TEXTO DE ORIGEN
◇ ◇ ◇
Para este trabajo Chávez se ha sumergido, durante varios años, en una minuciosa investigación que le ha llevado a entrevistarse con más de 250 personalidades, agentes claves del cambio como Noam Chomsky, Christian Felber o Susan George y otros menos conocidos, como el pescador Juan Gabriel López Serret, presidente de la Asociación para la Defensa de la Pesca Artesana del Mediterráneo, o Marcos Eguiguren, presidente de la Alianza Global para una Banca con Valores (GABV), que la periodista califica de auténticos héroes anónimos. En este libro encontraremos modelos productivos que nos impulsarán a adquirir hábitos de compra sencillos y al alcance de todos, que nos permitirán regresar a nuestra condición de ciudadanos conscientes y alternativas para satisfacer nuestras necesidades de manera ética, sostenible y respetuosa con el planeta y sus moradores.

“Millones de ciudadanos en todo el mundo pueden, si quieren, ayudar hoy a construir un planeta mejor para todos y generar un efecto mariposa de bienestar individual y global”, señala la periodista. Porque con cada acto de consumo emitimos un voto de confianza, apoyamos una forma de producción y activamos una cadena de abastecimiento con la que beneficiamos a empresas que tal vez estén contribuyendo al abuso social, medioambiental, económico, laboral, cultural y/o político.
◇ ◇ ◇
DATOS PROPORCIONADOS
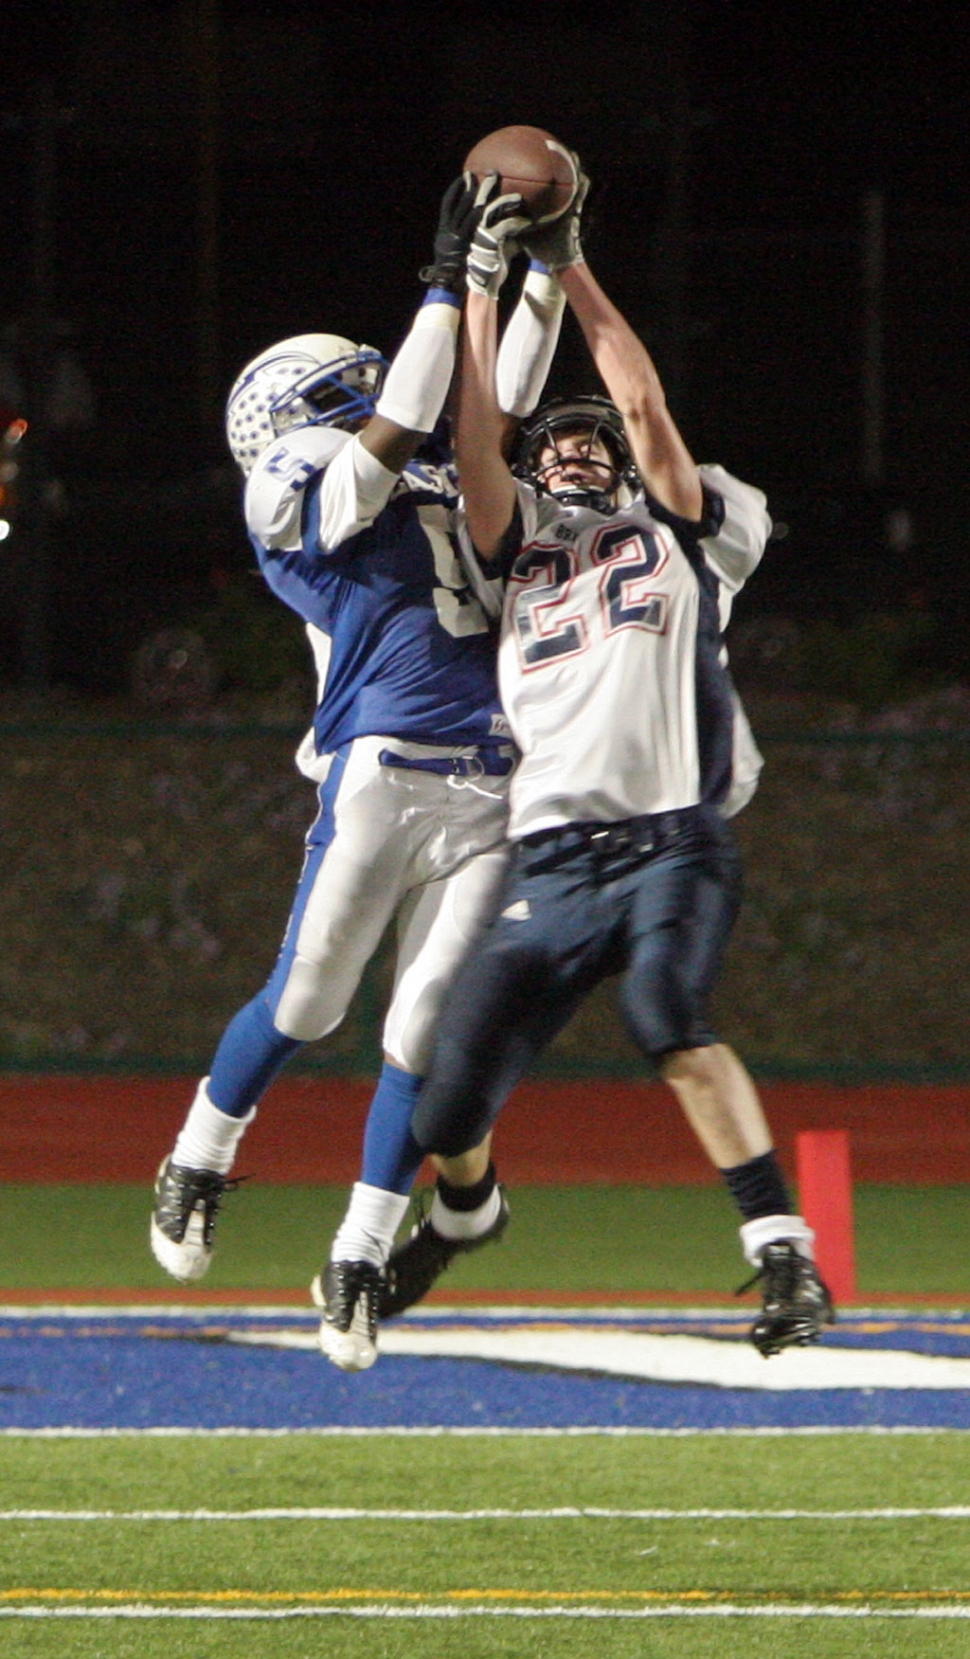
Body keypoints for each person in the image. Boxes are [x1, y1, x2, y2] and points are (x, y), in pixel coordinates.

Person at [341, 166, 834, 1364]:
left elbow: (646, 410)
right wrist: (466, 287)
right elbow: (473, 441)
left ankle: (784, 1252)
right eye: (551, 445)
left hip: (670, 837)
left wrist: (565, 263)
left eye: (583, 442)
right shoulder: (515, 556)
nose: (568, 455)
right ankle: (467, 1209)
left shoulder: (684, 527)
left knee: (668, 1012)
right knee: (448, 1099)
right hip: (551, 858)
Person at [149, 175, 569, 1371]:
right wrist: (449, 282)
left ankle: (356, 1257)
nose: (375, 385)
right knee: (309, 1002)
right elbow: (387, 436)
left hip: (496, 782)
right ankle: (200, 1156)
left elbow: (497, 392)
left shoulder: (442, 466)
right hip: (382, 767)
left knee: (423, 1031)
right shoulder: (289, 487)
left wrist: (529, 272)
◇ ◇ ◇
TAREAS POR REALIZAR
**1)** Copia literalmente el fragmento del texto de origen que empieza en las palabras "Para este trabajo Chávez" y termina con las palabras "y sus moradores.".
**2)** Según el texto de origen, ¿con cuántas personalidades se entrevistó Chávez durante su investigación?
Las líneas no tienen relación con el texto de origen.

SOLUCIONES EN ORDEN
**1)**
Para este trabajo Chávez se ha sumergido, durante varios años, en una minuciosa investigación que le ha llevado a entrevistarse con más de 250 personalidades, agentes claves del cambio como Noam Chomsky, Christian Felber o Susan George y otros menos conocidos, como el pescador Juan Gabriel López Serret, presidente de la Asociación para la Defensa de la Pesca Artesana del Mediterráneo, o Marcos Eguiguren, presidente de la Alianza Global para una Banca con Valores (GABV), que la periodista califica de auténticos héroes anónimos. En este libro encontraremos modelos productivos que nos impulsarán a adquirir hábitos de compra sencillos y al alcance de todos, que nos permitirán regresar a nuestra condición de ciudadanos conscientes y alternativas para satisfacer nuestras necesidades de manera ética, sostenible y respetuosa con el planeta y sus moradores.

**2)** Con más de 250 personalidades.